For pharmacists working in retail, guiding patients on the use of over-the-counter (OTC) drugs is a common part of the job. According to a recent survey from the American Pharmacists Association (APhA), pharmacists make an average of 29 OTC recommendations each week, and approximately 81% of consumers purchase an OTC product their pharmacists recommended. As the profession evolves to providing more patient care services, there is a continued need for pharmacy curricula to maintain pace.
Self-Care Pharmacotherapeutics, a course required by the UArizona Doctor of Pharmacy program, teaches students the appropriate use of medications for self-care inquiries including selection of medications, appropriate dosing, and analysis of safety in a community pharmacy setting. But there was limited information on how best to assess the skills taught during this training. Seeking to fill this gap, a study by College of Pharmacy Assistant Professors Bernadette Cornelison, PharmD, MS, BCPS, and Beth Zerr, PharmD, BCACP, evaluated the use of a community pharmacy-based OSCE in assessing pharmacy students in their first year. The analysis found that students and facilitators believed the OSCE tested the skills needed to provide care in a community setting.
"We teach the self-care therapeutics course in the first semester of the first year in pharmacy school," explained Dr. Cornelison. "We felt it was important to innovate and evaluate new ways of teaching that would educate the students and, hopefully, help them retain information."

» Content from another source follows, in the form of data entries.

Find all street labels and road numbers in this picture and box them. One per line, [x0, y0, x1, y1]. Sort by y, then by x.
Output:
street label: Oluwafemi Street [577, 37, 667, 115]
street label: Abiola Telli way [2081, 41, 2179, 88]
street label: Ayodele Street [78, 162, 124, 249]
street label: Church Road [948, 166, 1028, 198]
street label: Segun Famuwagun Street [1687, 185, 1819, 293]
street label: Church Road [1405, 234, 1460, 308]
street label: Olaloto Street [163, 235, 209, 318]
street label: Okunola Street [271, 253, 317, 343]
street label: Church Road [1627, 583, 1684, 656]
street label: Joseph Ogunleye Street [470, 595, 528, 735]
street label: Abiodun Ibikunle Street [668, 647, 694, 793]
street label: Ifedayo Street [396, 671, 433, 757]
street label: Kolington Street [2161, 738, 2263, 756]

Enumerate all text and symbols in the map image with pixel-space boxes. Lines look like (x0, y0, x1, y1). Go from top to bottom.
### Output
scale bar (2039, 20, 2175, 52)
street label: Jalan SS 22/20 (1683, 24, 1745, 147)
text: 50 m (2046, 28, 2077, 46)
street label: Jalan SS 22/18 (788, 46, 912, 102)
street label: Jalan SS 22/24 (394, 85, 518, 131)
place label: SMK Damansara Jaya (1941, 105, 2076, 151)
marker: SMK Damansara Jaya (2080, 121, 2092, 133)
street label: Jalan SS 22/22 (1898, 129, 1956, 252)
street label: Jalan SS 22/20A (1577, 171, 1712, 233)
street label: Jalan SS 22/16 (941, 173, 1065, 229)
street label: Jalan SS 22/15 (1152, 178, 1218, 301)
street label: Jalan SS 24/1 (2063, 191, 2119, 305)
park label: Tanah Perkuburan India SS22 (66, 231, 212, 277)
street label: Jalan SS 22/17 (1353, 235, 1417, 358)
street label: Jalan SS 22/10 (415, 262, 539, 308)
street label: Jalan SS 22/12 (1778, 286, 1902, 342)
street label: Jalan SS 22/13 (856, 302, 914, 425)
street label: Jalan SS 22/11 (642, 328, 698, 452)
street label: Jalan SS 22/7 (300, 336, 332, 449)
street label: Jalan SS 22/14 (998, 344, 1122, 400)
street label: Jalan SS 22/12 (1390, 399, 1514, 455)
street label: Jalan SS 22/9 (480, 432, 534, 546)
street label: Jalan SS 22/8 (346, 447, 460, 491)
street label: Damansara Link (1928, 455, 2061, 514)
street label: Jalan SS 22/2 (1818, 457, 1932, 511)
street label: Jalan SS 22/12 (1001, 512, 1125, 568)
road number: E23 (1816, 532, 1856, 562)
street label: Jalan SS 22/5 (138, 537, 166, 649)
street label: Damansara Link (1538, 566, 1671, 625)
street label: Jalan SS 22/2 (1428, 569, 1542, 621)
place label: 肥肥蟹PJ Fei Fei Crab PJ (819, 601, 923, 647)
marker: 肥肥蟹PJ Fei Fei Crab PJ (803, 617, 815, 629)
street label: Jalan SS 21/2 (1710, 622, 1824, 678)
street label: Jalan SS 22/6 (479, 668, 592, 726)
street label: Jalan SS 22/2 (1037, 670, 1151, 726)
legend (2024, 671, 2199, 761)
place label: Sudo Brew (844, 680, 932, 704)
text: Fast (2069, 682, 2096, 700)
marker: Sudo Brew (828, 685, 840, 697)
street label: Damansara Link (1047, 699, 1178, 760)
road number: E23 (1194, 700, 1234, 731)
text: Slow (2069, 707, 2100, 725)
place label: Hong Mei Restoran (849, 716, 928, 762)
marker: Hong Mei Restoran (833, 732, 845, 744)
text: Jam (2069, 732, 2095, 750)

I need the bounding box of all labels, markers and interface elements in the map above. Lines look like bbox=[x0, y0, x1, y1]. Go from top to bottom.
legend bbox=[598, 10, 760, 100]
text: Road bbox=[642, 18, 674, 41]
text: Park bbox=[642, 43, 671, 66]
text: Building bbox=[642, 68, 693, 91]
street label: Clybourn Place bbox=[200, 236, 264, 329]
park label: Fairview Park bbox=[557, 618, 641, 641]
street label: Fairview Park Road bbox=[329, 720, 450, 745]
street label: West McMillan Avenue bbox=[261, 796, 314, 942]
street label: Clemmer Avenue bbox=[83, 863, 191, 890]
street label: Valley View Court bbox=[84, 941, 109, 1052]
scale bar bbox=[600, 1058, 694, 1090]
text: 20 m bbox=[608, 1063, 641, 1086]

The study, published in the Journal of the American College of Clinical Pharmacy, also found that the design of the simulation reflected the accurate amount of time a student intern would have to complete the Pharmacist' Patient Care Process (PPCP). This finding further demonstrates that the PPCP can be applied to patients even when time may seem limited. The standardization of this process is an important step in advancing pharmacists as recognized patient care providers across the country.
Drs. Cornelison and Zerr say the results show a strong case for fully implementing OSCEs in program curricula and are hopeful other colleges of pharmacy will, too.